> [SUPPLIED TEXT]

India's downstream sector also is undergoing privatization. Indian Oil Corporation (IOC) is the country's largest refining and marketing company, controlling a 55 percent share of India's refined product market. In late 1994, an initial 5 percent of IOC was offered to the public as the first step in plans to sell up to 49 percent of IOC. The IOC sale parallels the partial privatization of six other Indian refiners since 1991. These include Cochin Refineries (45%), Indo-Burma Petroleum (40.3%), Madras Refineries (33%), Hindustan Petroleum (30%), Bharat Petroleum (30%), and Bongaigon Refinery and Petrochemicals (25.6%). Also, in December 1995, the Indian Petroleum Ministry announced its intention to fully deregulate the downstream oil sector by 2001.

NATURAL GAS

Natural gas supplies about 10 percent of India's energy demand. Domestic gas consumption is expected to increase 15-18 percent per year through 2000 and to reach 4-6 billion cubic feet (Bcf) per day by 2005. Almost 70 percent of India's natural gas reserves are found in Bombay High and Gujarat. Over 20 percent of India's offshore gas production is flared, because of a lack of distribution infrastructure. The government hopes to reduce this level to 2 percent through new gas pipeline development. Gas Authority of India Limited (GAIL) plans to spend at least $2-billion by 2000 to expand India's gas production and related infrastructure. This would include a new gas pipeline link between Bombay and Bangalore as well as extensions to the country's Hazira-Bijapur-Jagdishpur (HBJ) trunkline, which started operating in 1989. Gail and British Gas also are forming a gas distribution venture called Manhanagar Gas, which will target residential and consumer markets, especially in Bombay.

> [ASSIGNED TASK]
Continue the passage on India's oil and natural gas sectors, picking up right after its last sentence. The listing after this point comes from a separate source.

> [PROVIDED RECORDS]
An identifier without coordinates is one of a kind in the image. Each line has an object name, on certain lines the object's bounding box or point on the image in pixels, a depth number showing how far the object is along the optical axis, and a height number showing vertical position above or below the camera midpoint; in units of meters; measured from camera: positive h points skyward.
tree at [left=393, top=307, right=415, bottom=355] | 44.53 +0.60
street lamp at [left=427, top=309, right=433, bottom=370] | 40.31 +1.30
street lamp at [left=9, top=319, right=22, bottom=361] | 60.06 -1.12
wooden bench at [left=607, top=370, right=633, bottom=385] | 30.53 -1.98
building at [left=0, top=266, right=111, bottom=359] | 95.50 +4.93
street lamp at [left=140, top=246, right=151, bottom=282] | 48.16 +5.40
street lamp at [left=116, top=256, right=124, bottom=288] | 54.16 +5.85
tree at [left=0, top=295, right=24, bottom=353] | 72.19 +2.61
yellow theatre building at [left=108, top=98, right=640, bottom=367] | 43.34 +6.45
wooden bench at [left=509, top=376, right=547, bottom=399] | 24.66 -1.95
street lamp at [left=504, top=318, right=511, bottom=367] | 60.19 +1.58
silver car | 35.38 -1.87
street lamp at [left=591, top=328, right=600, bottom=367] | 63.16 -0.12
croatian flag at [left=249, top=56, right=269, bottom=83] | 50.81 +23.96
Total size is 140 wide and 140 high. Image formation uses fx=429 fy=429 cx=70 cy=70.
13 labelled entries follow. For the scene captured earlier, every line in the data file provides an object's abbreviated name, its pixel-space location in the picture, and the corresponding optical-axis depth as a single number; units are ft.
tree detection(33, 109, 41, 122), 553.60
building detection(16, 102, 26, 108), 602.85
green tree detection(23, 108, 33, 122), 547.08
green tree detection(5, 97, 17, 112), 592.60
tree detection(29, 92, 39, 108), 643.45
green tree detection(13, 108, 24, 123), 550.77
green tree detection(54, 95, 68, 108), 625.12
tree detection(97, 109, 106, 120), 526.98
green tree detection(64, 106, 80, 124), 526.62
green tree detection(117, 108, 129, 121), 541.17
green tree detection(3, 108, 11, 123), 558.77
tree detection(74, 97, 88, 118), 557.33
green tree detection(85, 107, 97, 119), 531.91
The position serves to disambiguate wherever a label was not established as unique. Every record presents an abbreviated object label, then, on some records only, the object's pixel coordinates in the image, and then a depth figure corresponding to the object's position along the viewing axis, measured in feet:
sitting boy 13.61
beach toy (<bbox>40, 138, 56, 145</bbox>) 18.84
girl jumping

> [TASK RESULT]
In September 1994, India and Oman reached an initial agreement to build a $5-billion subsea pipeline to supply Omani natural gas to India's west coast. The project would involve laying two parallel lines a distance of 683 miles at a depth of up to 11,500 feet, or over four times the depth of any existing subsea pipeline. A feasibility study completed in September 1995 concluded that the project was feasible. In January 1995, however, the Omani Oil Ministry stated that it was unable to make the gas supply commitments required and that a further two years of "more dedicated exploration appraisals" would be needed before the project could proceed. Previously, initial shipments of 1 billion cubic feet per day (Bcf/d) had been scheduled to start in July 1997.

India is considering other gas pipeline options, including a 1.5-Bcf gas line from Iran which would run either of offshore or onshore from Assaluye in southern Iran to India via Karachi. In October 1995, Prime Minister Rao and Iranian Foreign Minister Ali Akbar Velayati discussed other routing alternatives, including one which would run through Turkmenistan, Afghanistan, and Pakistan.

GAIL is planning to form a joint venture which would expedite liquefied natural gas (LNG) shipments to India. As of December 1995, British Gas, Phillips Petroleum, Royal Dutch/Shell, and Total were potential partners in the project. The new venture would be responsible for both upstream and downstream aspects of facilitating LNG imports from suppliers such as Qatar, Malaysia, Oman, and Thailand. GAIL soon hopes to import up to 2.75 million short tons per year of LNG.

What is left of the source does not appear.